● To-do item A
Reproduce the forum thread about route planners for Italy in full, with nothing altered.
──────────
# anyone know of a "routeplanner" for Italy



## briancbyrne (10 Mar 2009)

hi,
Have jsut booked a villa on the east coast of Italy however I am flying into Rome. Does anyone know of an Italian route planner type service similar to the AA route planner which is available on the Irish AA site?

appreciate it.

Brian


----------



## DrMoriarty (10 Mar 2009)

Google Maps is not bad.


----------



## mathepac (10 Mar 2009)

Register for free for this - very handy,  http://www.mappy.fr/

Fuel costs, tolls, fuel stops, etc.


----------



## jhegarty (10 Mar 2009)

http://www.aaireland.ie route planner also covers europe.

Found it to be good around Ireland, don't know how it is for europe.


----------



## EvilDoctorK (10 Mar 2009)

Via Michelin - http://www.viamichelin.com/  - has pretty good coverage in almost all of Europe, including Italy


----------



## myate (10 Mar 2009)
──────────
● To-do item B
In the records below, convert everything from the line that contains "For a quick" down to the line that contains "For more general" into a Markdown table with the columns Row and Line, numbering each row and leaving out blank lines.

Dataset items
──────────
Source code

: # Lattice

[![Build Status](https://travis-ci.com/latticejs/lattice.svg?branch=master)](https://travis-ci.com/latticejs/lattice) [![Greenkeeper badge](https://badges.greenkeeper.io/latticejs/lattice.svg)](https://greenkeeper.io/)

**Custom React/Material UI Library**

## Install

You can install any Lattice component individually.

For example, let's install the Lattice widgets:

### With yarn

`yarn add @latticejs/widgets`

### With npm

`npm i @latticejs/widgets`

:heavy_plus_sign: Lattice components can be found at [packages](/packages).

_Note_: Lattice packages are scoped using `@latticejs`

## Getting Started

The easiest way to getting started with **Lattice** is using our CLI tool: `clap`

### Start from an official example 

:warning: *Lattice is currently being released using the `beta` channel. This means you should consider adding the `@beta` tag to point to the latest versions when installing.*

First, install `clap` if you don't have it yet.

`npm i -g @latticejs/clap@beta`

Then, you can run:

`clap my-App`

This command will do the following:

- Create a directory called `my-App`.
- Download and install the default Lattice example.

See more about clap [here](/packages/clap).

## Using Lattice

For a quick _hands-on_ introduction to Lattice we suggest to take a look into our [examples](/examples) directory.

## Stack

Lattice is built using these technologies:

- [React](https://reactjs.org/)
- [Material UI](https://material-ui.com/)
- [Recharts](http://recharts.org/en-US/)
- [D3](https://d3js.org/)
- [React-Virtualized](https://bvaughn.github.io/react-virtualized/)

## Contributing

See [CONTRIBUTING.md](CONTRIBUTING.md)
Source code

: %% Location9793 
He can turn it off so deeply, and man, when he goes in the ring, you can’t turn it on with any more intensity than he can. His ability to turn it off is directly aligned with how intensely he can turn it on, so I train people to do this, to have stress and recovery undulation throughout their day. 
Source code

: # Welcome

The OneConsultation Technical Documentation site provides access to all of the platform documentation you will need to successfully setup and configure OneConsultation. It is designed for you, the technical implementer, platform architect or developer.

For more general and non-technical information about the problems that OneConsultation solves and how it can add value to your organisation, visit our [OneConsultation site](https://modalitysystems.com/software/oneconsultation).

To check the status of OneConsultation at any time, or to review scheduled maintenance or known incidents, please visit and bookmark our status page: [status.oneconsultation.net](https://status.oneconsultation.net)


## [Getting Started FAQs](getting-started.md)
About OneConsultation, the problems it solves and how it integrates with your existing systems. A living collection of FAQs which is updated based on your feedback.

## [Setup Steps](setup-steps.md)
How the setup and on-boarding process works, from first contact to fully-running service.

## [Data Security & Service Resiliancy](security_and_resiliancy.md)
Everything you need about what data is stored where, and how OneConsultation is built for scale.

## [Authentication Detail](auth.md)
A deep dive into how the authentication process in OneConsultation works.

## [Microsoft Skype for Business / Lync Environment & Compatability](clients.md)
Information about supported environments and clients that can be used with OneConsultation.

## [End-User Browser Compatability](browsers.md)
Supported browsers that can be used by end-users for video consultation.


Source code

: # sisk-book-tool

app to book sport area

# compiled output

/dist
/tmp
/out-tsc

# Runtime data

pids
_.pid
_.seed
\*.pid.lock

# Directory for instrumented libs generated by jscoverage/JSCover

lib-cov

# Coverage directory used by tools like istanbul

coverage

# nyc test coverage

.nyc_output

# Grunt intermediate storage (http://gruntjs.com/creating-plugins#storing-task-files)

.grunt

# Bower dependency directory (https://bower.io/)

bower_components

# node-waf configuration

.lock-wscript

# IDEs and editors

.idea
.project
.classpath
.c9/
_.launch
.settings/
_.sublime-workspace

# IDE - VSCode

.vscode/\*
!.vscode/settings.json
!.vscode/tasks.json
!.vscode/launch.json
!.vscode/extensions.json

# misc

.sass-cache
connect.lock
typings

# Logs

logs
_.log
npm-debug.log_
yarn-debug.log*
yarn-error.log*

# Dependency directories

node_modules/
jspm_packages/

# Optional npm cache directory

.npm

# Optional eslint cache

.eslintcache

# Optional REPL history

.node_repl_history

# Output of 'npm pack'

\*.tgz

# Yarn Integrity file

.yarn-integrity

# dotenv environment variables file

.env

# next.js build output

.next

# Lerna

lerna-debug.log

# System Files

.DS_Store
──────────
● Exercise response A
# anyone know of a "routeplanner" for Italy



## briancbyrne (10 Mar 2009)

hi,
Have jsut booked a villa on the east coast of Italy however I am flying into Rome. Does anyone know of an Italian route planner type service similar to the AA route planner which is available on the Irish AA site?

appreciate it.

Brian


----------



## DrMoriarty (10 Mar 2009)

Google Maps is not bad.


----------



## mathepac (10 Mar 2009)

Register for free for this - very handy,  http://www.mappy.fr/

Fuel costs, tolls, fuel stops, etc.


----------



## jhegarty (10 Mar 2009)

http://www.aaireland.ie route planner also covers europe.

Found it to be good around Ireland, don't know how it is for europe.


----------



## EvilDoctorK (10 Mar 2009)

Via Michelin - http://www.viamichelin.com/  - has pretty good coverage in almost all of Europe, including Italy


----------



## myate (10 Mar 2009)

● Exercise response B
| Row | Line |
|---|---|
| 1 | For a quick _hands-on_ introduction to Lattice we suggest to take a look into our [examples](/examples) directory. |
| 2 | ## Stack |
| 3 | Lattice is built using these technologies: |
| 4 | - [React](https://reactjs.org/) |
| 5 | - [Material UI](https://material-ui.com/) |
| 6 | - [Recharts](http://recharts.org/en-US/) |
| 7 | - [D3](https://d3js.org/) |
| 8 | - [React-Virtualized](https://bvaughn.github.io/react-virtualized/) |
| 9 | ## Contributing |
| 10 | See [CONTRIBUTING.md](CONTRIBUTING.md) |
| 11 | Source code |
| 12 | : %% Location9793  |
| 13 | He can turn it off so deeply, and man, when he goes in the ring, you can’t turn it on with any more intensity than he can. His ability to turn it off is directly aligned with how intensely he can turn it on, so I train people to do this, to have stress and recovery undulation throughout their day.  |
| 14 | Source code |
| 15 | : # Welcome |
| 16 | The OneConsultation Technical Documentation site provides access to all of the platform documentation you will need to successfully setup and configure OneConsultation. It is designed for you, the technical implementer, platform architect or developer. |
| 17 | For more general and non-technical information about the problems that OneConsultation solves and how it can add value to your organisation, visit our [OneConsultation site](https://modalitysystems.com/software/oneconsultation). |